Every entry below should be copied exactly, minus the pictures.

Collected data:
####################
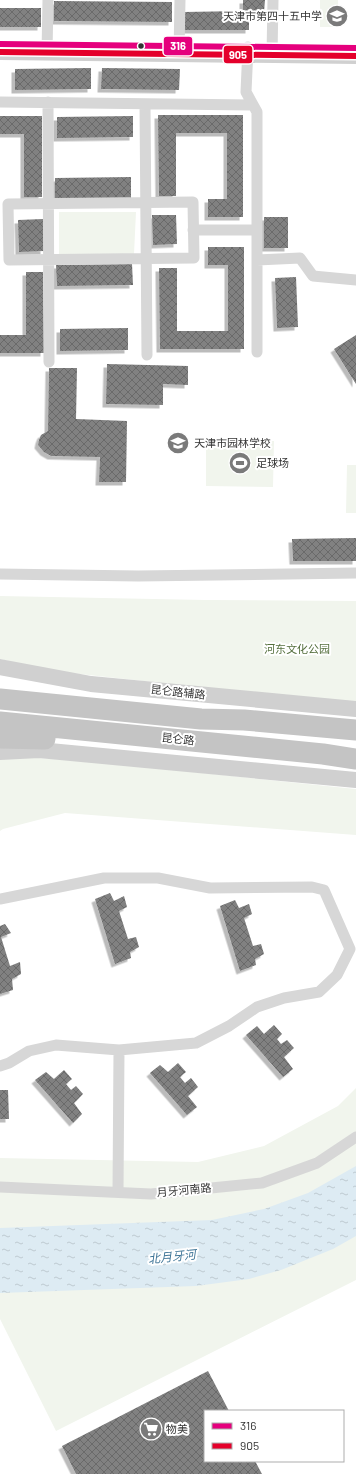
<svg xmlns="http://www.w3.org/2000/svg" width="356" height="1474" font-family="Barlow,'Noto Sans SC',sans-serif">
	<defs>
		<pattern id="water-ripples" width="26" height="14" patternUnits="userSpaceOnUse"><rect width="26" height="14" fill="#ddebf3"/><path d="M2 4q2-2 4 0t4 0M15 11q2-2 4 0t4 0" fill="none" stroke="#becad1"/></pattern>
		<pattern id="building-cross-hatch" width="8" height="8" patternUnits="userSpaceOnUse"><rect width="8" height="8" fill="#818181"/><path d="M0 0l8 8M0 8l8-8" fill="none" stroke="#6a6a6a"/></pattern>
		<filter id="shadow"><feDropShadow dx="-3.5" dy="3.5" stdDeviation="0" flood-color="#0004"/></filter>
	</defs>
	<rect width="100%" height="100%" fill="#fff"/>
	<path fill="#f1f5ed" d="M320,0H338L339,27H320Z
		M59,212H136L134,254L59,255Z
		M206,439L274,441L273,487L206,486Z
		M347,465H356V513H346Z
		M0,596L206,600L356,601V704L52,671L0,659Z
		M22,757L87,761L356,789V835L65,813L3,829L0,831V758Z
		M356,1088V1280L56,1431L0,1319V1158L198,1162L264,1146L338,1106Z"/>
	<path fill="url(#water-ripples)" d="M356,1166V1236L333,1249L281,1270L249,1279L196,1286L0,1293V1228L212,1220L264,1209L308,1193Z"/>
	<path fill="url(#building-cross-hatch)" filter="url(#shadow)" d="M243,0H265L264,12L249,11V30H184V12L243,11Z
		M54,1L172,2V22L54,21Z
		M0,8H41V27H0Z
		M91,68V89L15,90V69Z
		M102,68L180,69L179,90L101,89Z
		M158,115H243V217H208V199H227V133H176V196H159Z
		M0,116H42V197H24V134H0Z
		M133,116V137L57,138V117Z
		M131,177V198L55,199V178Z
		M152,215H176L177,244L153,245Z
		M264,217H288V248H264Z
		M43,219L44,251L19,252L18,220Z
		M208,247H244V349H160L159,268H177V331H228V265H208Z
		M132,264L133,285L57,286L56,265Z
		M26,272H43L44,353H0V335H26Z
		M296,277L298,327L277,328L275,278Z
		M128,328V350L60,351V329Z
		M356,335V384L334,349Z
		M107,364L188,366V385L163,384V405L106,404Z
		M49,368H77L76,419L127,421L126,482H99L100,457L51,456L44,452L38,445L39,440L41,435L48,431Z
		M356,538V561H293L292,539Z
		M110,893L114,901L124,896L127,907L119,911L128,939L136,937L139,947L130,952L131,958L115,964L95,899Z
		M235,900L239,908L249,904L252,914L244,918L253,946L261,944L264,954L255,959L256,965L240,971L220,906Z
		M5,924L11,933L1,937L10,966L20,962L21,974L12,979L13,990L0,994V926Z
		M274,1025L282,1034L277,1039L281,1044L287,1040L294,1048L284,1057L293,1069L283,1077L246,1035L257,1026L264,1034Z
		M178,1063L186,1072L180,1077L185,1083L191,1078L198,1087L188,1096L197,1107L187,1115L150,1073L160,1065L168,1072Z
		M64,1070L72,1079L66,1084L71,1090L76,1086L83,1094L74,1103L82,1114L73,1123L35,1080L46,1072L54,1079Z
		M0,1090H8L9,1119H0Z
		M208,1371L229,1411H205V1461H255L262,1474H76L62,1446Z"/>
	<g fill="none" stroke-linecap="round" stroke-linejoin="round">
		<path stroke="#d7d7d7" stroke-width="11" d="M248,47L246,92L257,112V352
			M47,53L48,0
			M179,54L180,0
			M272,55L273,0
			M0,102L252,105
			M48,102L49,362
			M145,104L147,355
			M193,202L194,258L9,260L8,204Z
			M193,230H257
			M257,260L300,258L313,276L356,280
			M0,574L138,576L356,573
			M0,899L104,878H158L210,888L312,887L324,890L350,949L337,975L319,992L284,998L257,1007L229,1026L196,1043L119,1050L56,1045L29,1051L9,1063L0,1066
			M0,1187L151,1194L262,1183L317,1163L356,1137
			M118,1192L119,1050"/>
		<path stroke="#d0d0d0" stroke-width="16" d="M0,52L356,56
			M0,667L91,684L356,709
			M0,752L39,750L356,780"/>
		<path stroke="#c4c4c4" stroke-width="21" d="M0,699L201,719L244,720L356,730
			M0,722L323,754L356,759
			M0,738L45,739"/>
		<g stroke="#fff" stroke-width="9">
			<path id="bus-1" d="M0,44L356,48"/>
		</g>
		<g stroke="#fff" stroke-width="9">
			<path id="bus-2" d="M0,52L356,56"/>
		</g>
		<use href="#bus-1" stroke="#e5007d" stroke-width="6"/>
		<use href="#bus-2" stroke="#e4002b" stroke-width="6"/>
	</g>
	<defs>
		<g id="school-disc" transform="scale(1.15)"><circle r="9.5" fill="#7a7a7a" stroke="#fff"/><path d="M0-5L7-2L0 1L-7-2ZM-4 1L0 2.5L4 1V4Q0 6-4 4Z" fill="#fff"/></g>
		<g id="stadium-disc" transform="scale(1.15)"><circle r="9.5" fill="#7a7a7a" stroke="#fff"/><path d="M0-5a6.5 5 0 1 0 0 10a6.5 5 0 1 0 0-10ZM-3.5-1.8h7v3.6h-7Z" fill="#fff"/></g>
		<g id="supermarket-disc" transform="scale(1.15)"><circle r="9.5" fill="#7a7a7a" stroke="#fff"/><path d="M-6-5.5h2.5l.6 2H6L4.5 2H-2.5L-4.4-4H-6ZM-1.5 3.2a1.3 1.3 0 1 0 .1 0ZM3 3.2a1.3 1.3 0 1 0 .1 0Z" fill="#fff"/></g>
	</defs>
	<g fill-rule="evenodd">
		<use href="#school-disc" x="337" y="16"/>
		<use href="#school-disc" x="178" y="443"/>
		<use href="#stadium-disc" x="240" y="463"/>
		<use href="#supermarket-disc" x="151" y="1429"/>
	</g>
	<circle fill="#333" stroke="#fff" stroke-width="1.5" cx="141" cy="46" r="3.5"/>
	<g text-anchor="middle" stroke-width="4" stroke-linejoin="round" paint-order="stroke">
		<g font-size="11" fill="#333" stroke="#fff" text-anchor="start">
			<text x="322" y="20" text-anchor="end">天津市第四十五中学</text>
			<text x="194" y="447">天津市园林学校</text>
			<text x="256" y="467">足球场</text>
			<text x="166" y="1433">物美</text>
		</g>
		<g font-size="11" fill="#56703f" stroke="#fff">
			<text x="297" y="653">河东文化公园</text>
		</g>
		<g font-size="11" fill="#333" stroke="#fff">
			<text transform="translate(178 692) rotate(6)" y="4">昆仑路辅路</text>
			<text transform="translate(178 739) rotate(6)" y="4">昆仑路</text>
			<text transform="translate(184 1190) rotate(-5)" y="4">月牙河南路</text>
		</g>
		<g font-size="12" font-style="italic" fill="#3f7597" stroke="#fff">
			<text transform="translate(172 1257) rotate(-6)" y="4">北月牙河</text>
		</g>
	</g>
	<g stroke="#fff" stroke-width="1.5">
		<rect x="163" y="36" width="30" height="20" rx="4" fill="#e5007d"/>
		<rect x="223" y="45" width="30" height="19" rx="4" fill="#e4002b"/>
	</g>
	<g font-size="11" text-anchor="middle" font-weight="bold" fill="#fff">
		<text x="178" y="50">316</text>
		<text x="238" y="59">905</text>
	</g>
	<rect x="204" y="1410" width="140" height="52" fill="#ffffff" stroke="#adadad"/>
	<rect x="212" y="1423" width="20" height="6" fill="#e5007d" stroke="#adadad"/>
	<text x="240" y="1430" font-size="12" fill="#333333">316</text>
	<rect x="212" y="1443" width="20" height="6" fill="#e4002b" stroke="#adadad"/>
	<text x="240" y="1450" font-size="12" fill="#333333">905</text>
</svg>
####################
COMPLETED EXERCISE
<svg xmlns="http://www.w3.org/2000/svg" width="356" height="1474" font-family="Barlow,'Noto Sans SC',sans-serif">
	<defs>
		<pattern id="water-ripples" width="26" height="14" patternUnits="userSpaceOnUse"><rect width="26" height="14" fill="#ddebf3"/><path d="M2 4q2-2 4 0t4 0M15 11q2-2 4 0t4 0" fill="none" stroke="#becad1"/></pattern>
		<pattern id="building-cross-hatch" width="8" height="8" patternUnits="userSpaceOnUse"><rect width="8" height="8" fill="#818181"/><path d="M0 0l8 8M0 8l8-8" fill="none" stroke="#6a6a6a"/></pattern>
		<filter id="shadow"><feDropShadow dx="-3.5" dy="3.5" stdDeviation="0" flood-color="#0004"/></filter>
	</defs>
	<rect width="100%" height="100%" fill="#fff"/>
	<path fill="#f1f5ed" d="M320,0H338L339,27H320Z
		M59,212H136L134,254L59,255Z
		M206,439L274,441L273,487L206,486Z
		M347,465H356V513H346Z
		M0,596L206,600L356,601V704L52,671L0,659Z
		M22,757L87,761L356,789V835L65,813L3,829L0,831V758Z
		M356,1088V1280L56,1431L0,1319V1158L198,1162L264,1146L338,1106Z"/>
	<path fill="url(#water-ripples)" d="M356,1166V1236L333,1249L281,1270L249,1279L196,1286L0,1293V1228L212,1220L264,1209L308,1193Z"/>
	<path fill="url(#building-cross-hatch)" filter="url(#shadow)" d="M243,0H265L264,12L249,11V30H184V12L243,11Z
		M54,1L172,2V22L54,21Z
		M0,8H41V27H0Z
		M91,68V89L15,90V69Z
		M102,68L180,69L179,90L101,89Z
		M158,115H243V217H208V199H227V133H176V196H159Z
		M0,116H42V197H24V134H0Z
		M133,116V137L57,138V117Z
		M131,177V198L55,199V178Z
		M152,215H176L177,244L153,245Z
		M264,217H288V248H264Z
		M43,219L44,251L19,252L18,220Z
		M208,247H244V349H160L159,268H177V331H228V265H208Z
		M132,264L133,285L57,286L56,265Z
		M26,272H43L44,353H0V335H26Z
		M296,277L298,327L277,328L275,278Z
		M128,328V350L60,351V329Z
		M356,335V384L334,349Z
		M107,364L188,366V385L163,384V405L106,404Z
		M49,368H77L76,419L127,421L126,482H99L100,457L51,456L44,452L38,445L39,440L41,435L48,431Z
		M356,538V561H293L292,539Z
		M110,893L114,901L124,896L127,907L119,911L128,939L136,937L139,947L130,952L131,958L115,964L95,899Z
		M235,900L239,908L249,904L252,914L244,918L253,946L261,944L264,954L255,959L256,965L240,971L220,906Z
		M5,924L11,933L1,937L10,966L20,962L21,974L12,979L13,990L0,994V926Z
		M274,1025L282,1034L277,1039L281,1044L287,1040L294,1048L284,1057L293,1069L283,1077L246,1035L257,1026L264,1034Z
		M178,1063L186,1072L180,1077L185,1083L191,1078L198,1087L188,1096L197,1107L187,1115L150,1073L160,1065L168,1072Z
		M64,1070L72,1079L66,1084L71,1090L76,1086L83,1094L74,1103L82,1114L73,1123L35,1080L46,1072L54,1079Z
		M0,1090H8L9,1119H0Z
		M208,1371L229,1411H205V1461H255L262,1474H76L62,1446Z"/>
	<g fill="none" stroke-linecap="round" stroke-linejoin="round">
		<path stroke="#d7d7d7" stroke-width="11" d="M248,47L246,92L257,112V352
			M47,53L48,0
			M179,54L180,0
			M272,55L273,0
			M0,102L252,105
			M48,102L49,362
			M145,104L147,355
			M193,202L194,258L9,260L8,204Z
			M193,230H257
			M257,260L300,258L313,276L356,280
			M0,574L138,576L356,573
			M0,899L104,878H158L210,888L312,887L324,890L350,949L337,975L319,992L284,998L257,1007L229,1026L196,1043L119,1050L56,1045L29,1051L9,1063L0,1066
			M0,1187L151,1194L262,1183L317,1163L356,1137
			M118,1192L119,1050"/>
		<path stroke="#d0d0d0" stroke-width="16" d="M0,52L356,56
			M0,667L91,684L356,709
			M0,752L39,750L356,780"/>
		<path stroke="#c4c4c4" stroke-width="21" d="M0,699L201,719L244,720L356,730
			M0,722L323,754L356,759
			M0,738L45,739"/>
		<g stroke="#fff" stroke-width="9">
			<path id="bus-1" d="M0,44L356,48"/>
		</g>
		<g stroke="#fff" stroke-width="9">
			<path id="bus-2" d="M0,52L356,56"/>
		</g>
		<use href="#bus-1" stroke="#e5007d" stroke-width="6"/>
		<use href="#bus-2" stroke="#e4002b" stroke-width="6"/>
	</g>
	<defs>
		<g id="school-disc" transform="scale(1.15)"><circle r="9.5" fill="#7a7a7a" stroke="#fff"/><path d="M0-5L7-2L0 1L-7-2ZM-4 1L0 2.5L4 1V4Q0 6-4 4Z" fill="#fff"/></g>
		<g id="stadium-disc" transform="scale(1.15)"><circle r="9.5" fill="#7a7a7a" stroke="#fff"/><path d="M0-5a6.5 5 0 1 0 0 10a6.5 5 0 1 0 0-10ZM-3.5-1.8h7v3.6h-7Z" fill="#fff"/></g>
		<g id="supermarket-disc" transform="scale(1.15)"><circle r="9.5" fill="#7a7a7a" stroke="#fff"/><path d="M-6-5.5h2.5l.6 2H6L4.5 2H-2.5L-4.4-4H-6ZM-1.5 3.2a1.3 1.3 0 1 0 .1 0ZM3 3.2a1.3 1.3 0 1 0 .1 0Z" fill="#fff"/></g>
	</defs>
	<g fill-rule="evenodd">
		<use href="#school-disc" x="337" y="16"/>
		<use href="#school-disc" x="178" y="443"/>
		<use href="#stadium-disc" x="240" y="463"/>
		<use href="#supermarket-disc" x="151" y="1429"/>
	</g>
	<circle fill="#333" stroke="#fff" stroke-width="1.5" cx="141" cy="46" r="3.5"/>
	<g text-anchor="middle" stroke-width="4" stroke-linejoin="round" paint-order="stroke">
		<g font-size="11" fill="#333" stroke="#fff" text-anchor="start">
			<text x="322" y="20" text-anchor="end">天津市第四十五中学</text>
			<text x="194" y="447">天津市园林学校</text>
			<text x="256" y="467">足球场</text>
			<text x="166" y="1433">物美</text>
		</g>
		<g font-size="11" fill="#56703f" stroke="#fff">
			<text x="297" y="653">河东文化公园</text>
		</g>
		<g font-size="11" fill="#333" stroke="#fff">
			<text transform="translate(178 692) rotate(6)" y="4">昆仑路辅路</text>
			<text transform="translate(178 739) rotate(6)" y="4">昆仑路</text>
			<text transform="translate(184 1190) rotate(-5)" y="4">月牙河南路</text>
		</g>
		<g font-size="12" font-style="italic" fill="#3f7597" stroke="#fff">
			<text transform="translate(172 1257) rotate(-6)" y="4">北月牙河</text>
		</g>
	</g>
	<g stroke="#fff" stroke-width="1.5">
		<rect x="163" y="36" width="30" height="20" rx="4" fill="#e5007d"/>
		<rect x="223" y="45" width="30" height="19" rx="4" fill="#e4002b"/>
	</g>
	<g font-size="11" text-anchor="middle" font-weight="bold" fill="#fff">
		<text x="178" y="50">316</text>
		<text x="238" y="59">905</text>
	</g>
	<rect x="204" y="1410" width="140" height="52" fill="#ffffff" stroke="#adadad"/>
	<rect x="212" y="1423" width="20" height="6" fill="#e5007d" stroke="#adadad"/>
	<text x="240" y="1430" font-size="12" fill="#333333">316</text>
	<rect x="212" y="1443" width="20" height="6" fill="#e4002b" stroke="#adadad"/>
	<text x="240" y="1450" font-size="12" fill="#333333">905</text>
</svg>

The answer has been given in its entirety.